We introduce HubRouter, a pluggable module that replaces O(n^2) attention layers with O(nM) hub-mediated routing, where M << n is a small number of learned hub tokens. We demonstrate it in two from-scratch architectures: a Jamba-style hybrid and a 12-layer Transformer; retrofit into pretrained models is a tested negative case. HubRouter implements an encode-decode-score-council pipeline: M learned hubs cross-attend to all tokens, tokens project against hubs for routing fingerprints, a score head selects top-k tokens, and a sparse council attends only to the selected subset. We validate HubRouter in three settings. (1) Hub-Jamba yields a nominal 4.2% PPL improvement (200.2 vs 209.0, single seed; possibly within seed noise) and up to ~90x training throughput at sequence length 1024 in matched PyTorch-native baselines; an optimised baseline would narrow this to ~10-15x. (2) Graduated replacement of 25% of Transformer attention layers gives the best perplexity in our matched-budget sweep (268.0 vs 282.4 pure Transformer). (3) Hub-GPT provides strictly causal routing, achieving PPL 211.5 +/- 0.4 over 3 seeds (post council-causal fix); approximately 3 PPL worse than Jamba's 208.5 +/- 0.7, a measurable quality cost for avoiding O(n^2) computation. Post-fix, chunk size C has little effect; the pre-fix chunk-size benefit was an artifact of a bidirectional-council leak we found in adversarial review. A multi-seed hub-count sweep (~105 runs across M=1-32) reveals M=8-14 as the reliably-converging sub-band (4-5/5 seeds); M=6 is rescued to 5/5 by orthogonal regularization, while M>=20 shows increasing seed sensitivity. Companion paper arXiv:2603.20997 (Basu, 2026) defines the routing diagnostic task. Code and scripts will be released.

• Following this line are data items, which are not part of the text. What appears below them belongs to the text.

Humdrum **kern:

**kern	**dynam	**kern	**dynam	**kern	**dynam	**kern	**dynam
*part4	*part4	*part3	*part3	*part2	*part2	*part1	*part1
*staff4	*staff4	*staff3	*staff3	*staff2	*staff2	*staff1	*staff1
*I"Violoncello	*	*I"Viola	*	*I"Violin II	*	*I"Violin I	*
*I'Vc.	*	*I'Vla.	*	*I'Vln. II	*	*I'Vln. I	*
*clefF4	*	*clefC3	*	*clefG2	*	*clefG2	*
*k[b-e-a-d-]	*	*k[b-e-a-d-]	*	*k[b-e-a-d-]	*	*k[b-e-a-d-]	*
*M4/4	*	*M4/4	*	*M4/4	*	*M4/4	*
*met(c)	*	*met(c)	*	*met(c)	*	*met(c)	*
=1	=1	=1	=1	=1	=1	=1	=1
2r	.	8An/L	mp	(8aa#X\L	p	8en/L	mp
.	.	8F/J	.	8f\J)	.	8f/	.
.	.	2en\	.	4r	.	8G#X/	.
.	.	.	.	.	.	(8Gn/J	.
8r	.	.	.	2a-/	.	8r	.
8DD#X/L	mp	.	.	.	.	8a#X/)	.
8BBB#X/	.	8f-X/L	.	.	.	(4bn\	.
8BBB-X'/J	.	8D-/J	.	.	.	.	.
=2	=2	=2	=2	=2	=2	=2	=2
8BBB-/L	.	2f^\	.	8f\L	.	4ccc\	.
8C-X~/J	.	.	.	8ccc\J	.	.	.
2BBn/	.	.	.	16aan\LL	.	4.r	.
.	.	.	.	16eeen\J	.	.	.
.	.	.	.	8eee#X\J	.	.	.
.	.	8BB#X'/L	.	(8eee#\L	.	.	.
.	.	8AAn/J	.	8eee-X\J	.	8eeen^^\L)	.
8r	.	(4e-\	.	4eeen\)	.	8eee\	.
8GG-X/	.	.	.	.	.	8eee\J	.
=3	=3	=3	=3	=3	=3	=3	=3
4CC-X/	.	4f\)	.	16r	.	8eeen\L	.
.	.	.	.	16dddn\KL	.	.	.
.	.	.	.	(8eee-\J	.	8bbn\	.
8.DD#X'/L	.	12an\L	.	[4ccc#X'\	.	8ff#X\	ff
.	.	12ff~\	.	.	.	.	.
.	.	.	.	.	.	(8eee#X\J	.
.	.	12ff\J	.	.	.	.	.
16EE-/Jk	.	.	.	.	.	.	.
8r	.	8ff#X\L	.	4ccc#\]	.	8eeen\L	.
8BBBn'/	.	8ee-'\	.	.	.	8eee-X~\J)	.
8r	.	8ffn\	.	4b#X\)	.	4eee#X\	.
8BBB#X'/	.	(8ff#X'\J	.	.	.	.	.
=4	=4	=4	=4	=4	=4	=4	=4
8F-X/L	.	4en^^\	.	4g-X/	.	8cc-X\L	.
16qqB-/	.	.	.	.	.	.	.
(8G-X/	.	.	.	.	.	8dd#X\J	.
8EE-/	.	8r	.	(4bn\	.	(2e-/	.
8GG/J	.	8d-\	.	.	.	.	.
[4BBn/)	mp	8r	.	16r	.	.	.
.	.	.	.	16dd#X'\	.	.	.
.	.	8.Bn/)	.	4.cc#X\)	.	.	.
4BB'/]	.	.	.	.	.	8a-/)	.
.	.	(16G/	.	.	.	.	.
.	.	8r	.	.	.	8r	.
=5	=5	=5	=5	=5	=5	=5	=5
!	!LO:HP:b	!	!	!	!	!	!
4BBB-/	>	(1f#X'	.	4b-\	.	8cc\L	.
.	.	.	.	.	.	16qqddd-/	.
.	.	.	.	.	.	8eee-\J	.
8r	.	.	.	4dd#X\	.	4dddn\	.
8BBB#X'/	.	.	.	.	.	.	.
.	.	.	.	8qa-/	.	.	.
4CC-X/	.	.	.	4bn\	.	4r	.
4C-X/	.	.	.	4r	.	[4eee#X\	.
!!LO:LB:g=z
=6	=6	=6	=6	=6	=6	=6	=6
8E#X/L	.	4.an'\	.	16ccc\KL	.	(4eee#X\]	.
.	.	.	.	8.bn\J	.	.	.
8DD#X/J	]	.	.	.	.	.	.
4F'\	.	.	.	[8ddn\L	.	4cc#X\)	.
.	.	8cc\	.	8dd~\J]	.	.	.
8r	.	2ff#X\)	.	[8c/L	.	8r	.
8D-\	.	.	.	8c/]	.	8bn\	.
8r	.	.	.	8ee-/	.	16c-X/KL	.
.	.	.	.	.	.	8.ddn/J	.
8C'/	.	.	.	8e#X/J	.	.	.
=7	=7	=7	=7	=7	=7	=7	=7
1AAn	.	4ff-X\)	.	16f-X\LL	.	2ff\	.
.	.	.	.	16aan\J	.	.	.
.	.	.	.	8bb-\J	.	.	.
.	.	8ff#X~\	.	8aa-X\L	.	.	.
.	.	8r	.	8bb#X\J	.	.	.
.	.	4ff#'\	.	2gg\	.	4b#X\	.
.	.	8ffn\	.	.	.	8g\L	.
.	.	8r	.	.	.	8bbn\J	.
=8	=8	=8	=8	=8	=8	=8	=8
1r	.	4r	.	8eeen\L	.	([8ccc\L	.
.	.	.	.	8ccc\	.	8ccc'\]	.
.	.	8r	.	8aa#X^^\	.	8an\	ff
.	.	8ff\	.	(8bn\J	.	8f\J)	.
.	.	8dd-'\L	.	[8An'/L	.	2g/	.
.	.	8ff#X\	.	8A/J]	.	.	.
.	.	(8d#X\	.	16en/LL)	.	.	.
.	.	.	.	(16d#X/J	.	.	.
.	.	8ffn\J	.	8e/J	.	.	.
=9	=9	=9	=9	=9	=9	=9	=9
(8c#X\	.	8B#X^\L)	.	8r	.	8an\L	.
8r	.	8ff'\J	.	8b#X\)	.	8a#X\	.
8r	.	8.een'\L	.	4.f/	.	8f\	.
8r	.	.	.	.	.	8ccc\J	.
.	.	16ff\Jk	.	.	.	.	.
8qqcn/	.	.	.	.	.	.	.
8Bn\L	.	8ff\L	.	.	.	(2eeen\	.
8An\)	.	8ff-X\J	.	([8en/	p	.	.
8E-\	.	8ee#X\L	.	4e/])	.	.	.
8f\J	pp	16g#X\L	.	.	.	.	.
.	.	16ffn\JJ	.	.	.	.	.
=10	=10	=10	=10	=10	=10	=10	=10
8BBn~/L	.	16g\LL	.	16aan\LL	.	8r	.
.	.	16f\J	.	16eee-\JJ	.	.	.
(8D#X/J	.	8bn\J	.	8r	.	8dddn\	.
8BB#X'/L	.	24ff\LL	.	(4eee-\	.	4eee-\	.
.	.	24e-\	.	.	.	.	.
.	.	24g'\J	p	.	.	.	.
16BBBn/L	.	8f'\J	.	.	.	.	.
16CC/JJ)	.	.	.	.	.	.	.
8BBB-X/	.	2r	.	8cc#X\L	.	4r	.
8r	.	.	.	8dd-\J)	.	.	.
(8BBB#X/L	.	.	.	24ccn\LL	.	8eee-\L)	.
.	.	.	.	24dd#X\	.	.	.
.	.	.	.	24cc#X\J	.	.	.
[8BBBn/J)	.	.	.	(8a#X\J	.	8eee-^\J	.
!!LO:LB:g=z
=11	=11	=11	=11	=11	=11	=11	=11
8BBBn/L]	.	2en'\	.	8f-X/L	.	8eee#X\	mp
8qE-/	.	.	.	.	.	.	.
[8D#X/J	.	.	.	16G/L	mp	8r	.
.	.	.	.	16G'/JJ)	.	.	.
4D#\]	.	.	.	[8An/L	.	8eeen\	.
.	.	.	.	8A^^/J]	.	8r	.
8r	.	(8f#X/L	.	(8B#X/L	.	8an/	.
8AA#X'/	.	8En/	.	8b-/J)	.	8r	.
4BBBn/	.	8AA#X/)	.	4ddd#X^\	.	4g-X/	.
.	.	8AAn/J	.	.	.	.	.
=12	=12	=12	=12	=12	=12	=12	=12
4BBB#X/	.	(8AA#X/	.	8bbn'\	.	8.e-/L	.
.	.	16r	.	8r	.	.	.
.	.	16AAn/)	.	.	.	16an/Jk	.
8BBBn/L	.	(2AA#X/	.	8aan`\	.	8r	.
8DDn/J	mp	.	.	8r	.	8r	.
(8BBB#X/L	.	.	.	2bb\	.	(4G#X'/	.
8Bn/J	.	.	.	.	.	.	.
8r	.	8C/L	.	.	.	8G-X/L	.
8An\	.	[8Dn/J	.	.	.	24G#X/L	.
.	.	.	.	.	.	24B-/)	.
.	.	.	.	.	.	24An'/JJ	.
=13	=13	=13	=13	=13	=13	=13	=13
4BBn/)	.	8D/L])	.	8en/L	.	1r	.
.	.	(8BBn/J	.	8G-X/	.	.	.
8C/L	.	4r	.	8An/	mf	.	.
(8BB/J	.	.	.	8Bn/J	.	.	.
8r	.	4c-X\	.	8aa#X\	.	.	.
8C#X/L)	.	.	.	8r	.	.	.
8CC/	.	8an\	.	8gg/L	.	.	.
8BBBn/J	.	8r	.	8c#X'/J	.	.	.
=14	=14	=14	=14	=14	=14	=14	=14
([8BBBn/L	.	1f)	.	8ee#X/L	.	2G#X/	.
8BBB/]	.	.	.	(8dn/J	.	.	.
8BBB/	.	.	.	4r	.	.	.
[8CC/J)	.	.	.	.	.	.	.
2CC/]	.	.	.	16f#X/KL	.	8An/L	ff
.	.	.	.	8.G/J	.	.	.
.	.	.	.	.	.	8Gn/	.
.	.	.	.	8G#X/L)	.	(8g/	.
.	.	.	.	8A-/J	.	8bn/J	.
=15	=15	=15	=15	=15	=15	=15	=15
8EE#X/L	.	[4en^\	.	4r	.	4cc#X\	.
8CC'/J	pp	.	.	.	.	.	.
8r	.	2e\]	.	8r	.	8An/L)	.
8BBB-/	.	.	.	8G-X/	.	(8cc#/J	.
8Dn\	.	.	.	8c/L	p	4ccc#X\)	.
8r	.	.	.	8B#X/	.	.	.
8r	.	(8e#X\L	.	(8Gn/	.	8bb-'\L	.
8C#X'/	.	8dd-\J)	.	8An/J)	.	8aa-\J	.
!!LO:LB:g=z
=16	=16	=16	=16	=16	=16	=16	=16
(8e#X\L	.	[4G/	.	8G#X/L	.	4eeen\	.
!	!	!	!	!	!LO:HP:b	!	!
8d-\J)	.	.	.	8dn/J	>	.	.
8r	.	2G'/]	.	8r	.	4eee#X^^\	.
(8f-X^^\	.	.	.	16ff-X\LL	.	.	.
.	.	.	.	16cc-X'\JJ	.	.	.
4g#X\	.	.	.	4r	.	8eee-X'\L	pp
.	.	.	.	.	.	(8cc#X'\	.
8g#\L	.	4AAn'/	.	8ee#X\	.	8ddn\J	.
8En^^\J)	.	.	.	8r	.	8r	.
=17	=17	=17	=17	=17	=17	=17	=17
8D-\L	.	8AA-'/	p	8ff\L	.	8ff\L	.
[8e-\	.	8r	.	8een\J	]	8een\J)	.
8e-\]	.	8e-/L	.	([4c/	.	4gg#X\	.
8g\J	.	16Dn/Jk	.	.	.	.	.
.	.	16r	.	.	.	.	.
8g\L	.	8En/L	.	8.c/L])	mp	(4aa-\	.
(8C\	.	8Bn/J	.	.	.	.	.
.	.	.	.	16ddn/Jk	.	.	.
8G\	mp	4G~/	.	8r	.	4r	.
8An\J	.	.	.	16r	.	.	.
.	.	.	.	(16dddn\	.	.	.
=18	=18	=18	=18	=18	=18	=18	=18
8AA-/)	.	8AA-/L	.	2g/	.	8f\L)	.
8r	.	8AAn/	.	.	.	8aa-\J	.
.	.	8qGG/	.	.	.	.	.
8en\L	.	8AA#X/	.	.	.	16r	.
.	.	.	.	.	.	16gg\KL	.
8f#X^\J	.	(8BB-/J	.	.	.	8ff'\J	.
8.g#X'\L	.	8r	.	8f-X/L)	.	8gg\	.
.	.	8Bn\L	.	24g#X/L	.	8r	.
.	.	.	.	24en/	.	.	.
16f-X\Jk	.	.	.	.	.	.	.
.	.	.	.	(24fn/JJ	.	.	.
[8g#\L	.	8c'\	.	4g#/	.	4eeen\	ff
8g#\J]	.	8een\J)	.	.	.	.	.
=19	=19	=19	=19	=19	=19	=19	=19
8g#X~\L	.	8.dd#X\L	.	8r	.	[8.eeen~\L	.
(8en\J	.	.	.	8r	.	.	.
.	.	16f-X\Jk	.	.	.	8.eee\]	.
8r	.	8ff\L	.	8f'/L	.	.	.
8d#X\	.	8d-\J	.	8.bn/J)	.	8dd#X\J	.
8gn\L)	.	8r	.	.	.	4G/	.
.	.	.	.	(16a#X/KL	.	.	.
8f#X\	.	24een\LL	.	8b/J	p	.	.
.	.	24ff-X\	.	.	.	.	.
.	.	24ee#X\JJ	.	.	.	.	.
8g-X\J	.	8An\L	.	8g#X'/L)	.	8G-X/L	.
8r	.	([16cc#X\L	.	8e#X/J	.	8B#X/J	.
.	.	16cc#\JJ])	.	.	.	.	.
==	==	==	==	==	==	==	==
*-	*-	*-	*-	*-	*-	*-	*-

翻译：摘要：我们提出HubRouter，这是一种可插拔模块，能够将O(n^2)注意力层替换为O(nM)的枢纽中介路由，其中M << n是少量可学习的枢纽令牌。我们在两种从头构建的架构中验证了其性能：一种Jamba风格的混合模型和一个12层Transformer；将预训练模型改造为HubRouter被测试为负面案例。HubRouter实现了一个编码-解码-评分-议会流程：M个可学习枢纽与所有令牌进行交叉注意力，令牌向枢纽投影以生成路由指纹，评分头选择top-k令牌，稀疏议会仅关注所选子集。我们在三个场景中验证了HubRouter：（1）Hub-Jamba在匹配的PyTorch原生基线中，序列长度为1024时，实现了标称的4.2%困惑度改进（200.2 vs 209.0，单次种子；可能处于种子噪声范围内），训练吞吐量提升高达约90倍；优化后的基线将这一优势缩小至约10-15倍。（2）在匹配预算扫描中，渐进替换25%的Transformer注意力层获得了最佳困惑度（268.0 vs 282.4纯Transformer）。（3）Hub-GPT提供严格因果路由，其在3次种子上困惑度为211.5 ± 0.4（议会因果修复后）；比Jamba的208.5 ± 0.7高出约3点困惑度，这是避免O(n^2)计算的可衡量质量代价。修复后，块大小C影响甚微；修复前的块大小优势是我们在对抗性审查中发现的双向议会泄漏的伪像。多种子枢纽数量扫描（M=1-32，约105次运行）揭示M=8-14为可靠收敛子带（4-5/5种子）；M=6可通过正交正则化恢复至5/5，而M≥20时种子敏感性增加。配套论文arXiv:2603.20997（Basu, 2026）定义了路由诊断任务。代码和脚本将开源发布。